Premature Burials in England, Part 2
STEPHEN JACOBS continues his look at the horror of premature burials in the UK. This time it’s those who didn’t survive being buried alive!
Today, we dig deeper into the 1905 book Premature Burial and How It May Be Prevented with special reference to trance, catalepsy and other forms of suspended animation by William Tebb, F.R.G.S.and Col. Edward Perry Vollum, M.D. and discover accounts of those who found themselves in the preciacous situtation of being buried alive!

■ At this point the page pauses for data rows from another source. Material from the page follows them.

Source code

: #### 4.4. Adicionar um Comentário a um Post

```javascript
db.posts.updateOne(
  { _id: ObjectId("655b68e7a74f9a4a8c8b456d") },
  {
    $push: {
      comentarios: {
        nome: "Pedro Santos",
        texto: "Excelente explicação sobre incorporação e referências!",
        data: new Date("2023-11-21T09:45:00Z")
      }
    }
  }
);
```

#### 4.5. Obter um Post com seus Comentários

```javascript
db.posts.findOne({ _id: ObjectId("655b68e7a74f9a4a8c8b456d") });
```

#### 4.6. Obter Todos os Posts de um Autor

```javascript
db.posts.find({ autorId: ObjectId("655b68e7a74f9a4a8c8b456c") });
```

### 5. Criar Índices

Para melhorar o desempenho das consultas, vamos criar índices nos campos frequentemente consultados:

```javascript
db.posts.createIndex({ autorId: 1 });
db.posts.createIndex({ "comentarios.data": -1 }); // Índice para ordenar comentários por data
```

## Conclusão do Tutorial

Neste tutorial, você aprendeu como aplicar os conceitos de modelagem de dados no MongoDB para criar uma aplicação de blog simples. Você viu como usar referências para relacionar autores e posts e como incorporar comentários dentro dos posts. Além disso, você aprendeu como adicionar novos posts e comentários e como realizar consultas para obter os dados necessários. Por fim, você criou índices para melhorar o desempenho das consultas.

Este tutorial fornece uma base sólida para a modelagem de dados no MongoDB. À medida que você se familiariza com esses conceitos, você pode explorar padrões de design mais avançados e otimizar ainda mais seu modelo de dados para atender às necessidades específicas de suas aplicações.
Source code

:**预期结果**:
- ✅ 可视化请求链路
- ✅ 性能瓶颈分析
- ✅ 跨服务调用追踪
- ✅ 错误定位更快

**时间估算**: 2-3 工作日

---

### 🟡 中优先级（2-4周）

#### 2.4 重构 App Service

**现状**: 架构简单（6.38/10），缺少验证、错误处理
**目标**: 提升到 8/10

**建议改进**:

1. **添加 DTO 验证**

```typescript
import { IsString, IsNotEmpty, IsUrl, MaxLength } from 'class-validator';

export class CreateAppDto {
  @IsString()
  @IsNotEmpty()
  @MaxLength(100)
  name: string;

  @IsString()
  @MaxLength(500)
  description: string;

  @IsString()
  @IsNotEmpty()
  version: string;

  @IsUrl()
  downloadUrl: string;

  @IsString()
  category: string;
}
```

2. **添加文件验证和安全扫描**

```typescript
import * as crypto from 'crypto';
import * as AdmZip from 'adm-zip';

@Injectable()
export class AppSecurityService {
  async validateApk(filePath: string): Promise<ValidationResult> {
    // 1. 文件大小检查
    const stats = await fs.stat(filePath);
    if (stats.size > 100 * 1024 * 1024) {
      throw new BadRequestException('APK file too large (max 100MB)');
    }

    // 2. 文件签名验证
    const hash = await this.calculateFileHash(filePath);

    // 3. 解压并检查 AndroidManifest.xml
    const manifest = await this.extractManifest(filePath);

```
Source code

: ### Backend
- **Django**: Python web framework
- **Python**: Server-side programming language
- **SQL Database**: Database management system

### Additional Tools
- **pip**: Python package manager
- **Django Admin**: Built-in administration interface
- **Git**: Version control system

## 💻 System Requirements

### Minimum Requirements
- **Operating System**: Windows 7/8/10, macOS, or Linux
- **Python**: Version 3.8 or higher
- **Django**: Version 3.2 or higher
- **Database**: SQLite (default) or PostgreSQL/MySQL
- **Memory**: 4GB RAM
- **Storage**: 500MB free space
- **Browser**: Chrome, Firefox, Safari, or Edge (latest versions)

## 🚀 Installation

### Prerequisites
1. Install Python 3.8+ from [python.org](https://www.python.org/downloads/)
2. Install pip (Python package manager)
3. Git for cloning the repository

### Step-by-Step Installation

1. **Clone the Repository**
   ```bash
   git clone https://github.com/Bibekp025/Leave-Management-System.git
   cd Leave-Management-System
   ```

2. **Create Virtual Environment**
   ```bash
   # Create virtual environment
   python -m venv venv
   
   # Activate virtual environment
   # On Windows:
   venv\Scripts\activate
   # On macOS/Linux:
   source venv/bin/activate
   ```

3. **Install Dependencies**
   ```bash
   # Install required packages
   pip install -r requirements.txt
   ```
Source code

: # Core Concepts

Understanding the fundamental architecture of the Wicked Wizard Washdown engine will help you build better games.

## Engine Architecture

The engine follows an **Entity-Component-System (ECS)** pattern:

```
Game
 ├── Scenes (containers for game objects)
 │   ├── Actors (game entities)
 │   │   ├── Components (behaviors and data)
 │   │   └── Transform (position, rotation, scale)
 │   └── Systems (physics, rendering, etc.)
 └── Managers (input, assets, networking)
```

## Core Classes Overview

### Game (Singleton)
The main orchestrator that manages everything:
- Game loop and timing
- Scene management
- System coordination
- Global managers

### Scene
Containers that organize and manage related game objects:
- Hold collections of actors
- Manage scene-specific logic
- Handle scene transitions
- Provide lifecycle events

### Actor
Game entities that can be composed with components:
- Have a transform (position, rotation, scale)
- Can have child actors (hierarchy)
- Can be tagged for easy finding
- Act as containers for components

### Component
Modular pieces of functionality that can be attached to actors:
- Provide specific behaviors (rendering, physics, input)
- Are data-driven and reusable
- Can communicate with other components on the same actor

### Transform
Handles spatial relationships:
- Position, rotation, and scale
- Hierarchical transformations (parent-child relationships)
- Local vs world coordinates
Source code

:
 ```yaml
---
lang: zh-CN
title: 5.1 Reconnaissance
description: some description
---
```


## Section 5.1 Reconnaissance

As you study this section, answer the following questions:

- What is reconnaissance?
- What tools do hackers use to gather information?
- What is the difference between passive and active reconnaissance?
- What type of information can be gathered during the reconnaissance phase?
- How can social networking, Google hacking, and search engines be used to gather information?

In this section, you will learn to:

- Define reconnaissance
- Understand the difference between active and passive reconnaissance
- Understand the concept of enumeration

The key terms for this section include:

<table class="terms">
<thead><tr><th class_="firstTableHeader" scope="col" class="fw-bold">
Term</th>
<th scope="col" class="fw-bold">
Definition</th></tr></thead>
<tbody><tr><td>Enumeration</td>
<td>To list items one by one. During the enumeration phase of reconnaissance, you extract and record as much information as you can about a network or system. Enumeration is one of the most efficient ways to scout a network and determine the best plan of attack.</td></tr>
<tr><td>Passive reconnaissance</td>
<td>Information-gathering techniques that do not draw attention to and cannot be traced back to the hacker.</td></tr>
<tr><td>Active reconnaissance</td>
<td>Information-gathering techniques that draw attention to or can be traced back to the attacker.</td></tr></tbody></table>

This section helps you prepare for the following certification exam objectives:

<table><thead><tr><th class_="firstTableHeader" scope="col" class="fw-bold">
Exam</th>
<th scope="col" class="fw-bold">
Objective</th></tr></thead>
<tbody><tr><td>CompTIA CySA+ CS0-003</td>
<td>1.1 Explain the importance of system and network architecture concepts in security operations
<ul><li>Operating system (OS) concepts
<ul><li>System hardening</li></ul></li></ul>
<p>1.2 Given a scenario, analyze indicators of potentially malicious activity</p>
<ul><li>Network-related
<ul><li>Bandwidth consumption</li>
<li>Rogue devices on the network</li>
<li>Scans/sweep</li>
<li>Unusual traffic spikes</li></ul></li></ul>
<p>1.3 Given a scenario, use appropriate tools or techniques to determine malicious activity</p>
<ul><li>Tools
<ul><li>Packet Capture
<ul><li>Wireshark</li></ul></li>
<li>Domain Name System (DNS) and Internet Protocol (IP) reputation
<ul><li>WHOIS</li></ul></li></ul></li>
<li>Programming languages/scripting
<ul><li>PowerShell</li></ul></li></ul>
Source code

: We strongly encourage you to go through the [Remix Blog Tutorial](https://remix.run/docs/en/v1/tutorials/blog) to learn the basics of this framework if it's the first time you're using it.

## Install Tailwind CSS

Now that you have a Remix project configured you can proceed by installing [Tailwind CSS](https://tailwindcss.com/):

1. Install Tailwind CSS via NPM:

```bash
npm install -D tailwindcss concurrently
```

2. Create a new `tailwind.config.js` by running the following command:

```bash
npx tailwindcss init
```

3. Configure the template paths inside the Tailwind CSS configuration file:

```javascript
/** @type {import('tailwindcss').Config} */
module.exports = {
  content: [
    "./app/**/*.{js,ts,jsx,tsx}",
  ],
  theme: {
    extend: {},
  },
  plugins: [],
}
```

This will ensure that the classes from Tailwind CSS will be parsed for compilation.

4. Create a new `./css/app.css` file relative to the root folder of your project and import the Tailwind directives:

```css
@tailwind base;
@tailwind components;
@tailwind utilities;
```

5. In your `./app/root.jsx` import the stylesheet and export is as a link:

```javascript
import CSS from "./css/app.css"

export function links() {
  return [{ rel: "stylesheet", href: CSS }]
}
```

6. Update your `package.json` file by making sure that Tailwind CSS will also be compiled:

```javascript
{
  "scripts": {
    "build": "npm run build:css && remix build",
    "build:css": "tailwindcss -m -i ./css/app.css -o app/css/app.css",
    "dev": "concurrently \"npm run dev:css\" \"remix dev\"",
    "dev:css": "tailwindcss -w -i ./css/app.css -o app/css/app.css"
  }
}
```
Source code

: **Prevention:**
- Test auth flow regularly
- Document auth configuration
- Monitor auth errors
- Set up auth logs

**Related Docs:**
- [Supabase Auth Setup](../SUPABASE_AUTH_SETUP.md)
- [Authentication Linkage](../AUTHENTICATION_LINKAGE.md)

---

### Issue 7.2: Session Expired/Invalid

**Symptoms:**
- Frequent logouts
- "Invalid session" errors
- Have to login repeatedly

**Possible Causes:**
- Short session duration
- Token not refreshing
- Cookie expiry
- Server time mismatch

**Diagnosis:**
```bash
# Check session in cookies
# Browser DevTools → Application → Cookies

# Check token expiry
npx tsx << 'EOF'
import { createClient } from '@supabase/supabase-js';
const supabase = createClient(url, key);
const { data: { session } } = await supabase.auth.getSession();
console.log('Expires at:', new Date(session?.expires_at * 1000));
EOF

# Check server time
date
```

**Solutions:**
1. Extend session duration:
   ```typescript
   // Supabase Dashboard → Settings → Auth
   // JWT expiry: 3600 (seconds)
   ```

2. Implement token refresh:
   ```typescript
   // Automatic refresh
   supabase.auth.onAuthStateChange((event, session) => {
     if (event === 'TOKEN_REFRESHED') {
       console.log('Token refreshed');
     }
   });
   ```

On July 2, 1896, the author visited the grave of Madam Blunden, in the Cemetery, Basingstoke, Hants, who, according to the inscription (now obliterated), was buried alive. The following narrative appears in The Uncertainty of the Signs of Death, by Surgeon M. Cooper, London, 1746, pp. 78, 79:
“At Basingstoke, in Hampshire, not many years ago, a gentlewoman of character and fortune was taken ill, and, to all appearances, died, while her husband was on a journey to London. A messenger was forthwith despatched to the gentleman, who returned immediately, and ordered everything for her decent interment. Accordingly, on the third day after her supposed decease, she was buried in Holy Ghost Chapel, at the outside of the town, in a vault belonging to the family, over which there is a school for poor children, endowed by a charitable gentleman in the reign of Edward VI. It happened the next day that the boys, while they were at play, heard a noise in the vault, and one of them ran and told his master, who, not crediting what he said, gave him a box on the ear and sent him about his business; but, upon the other boys coming with the same story, his curiosity was awakened, so that he sent immediately for the sexton, and opened the vault and the lady’s coffin, where they found her just expiring. All possible means were used to recover her to life, but to no purpose, for she, in her agony, had bit the nails off her fingers, and tore her face and head to that degree, that, notwithstanding all the care that was taken of her, she died in a few hours in inexpressible torment.”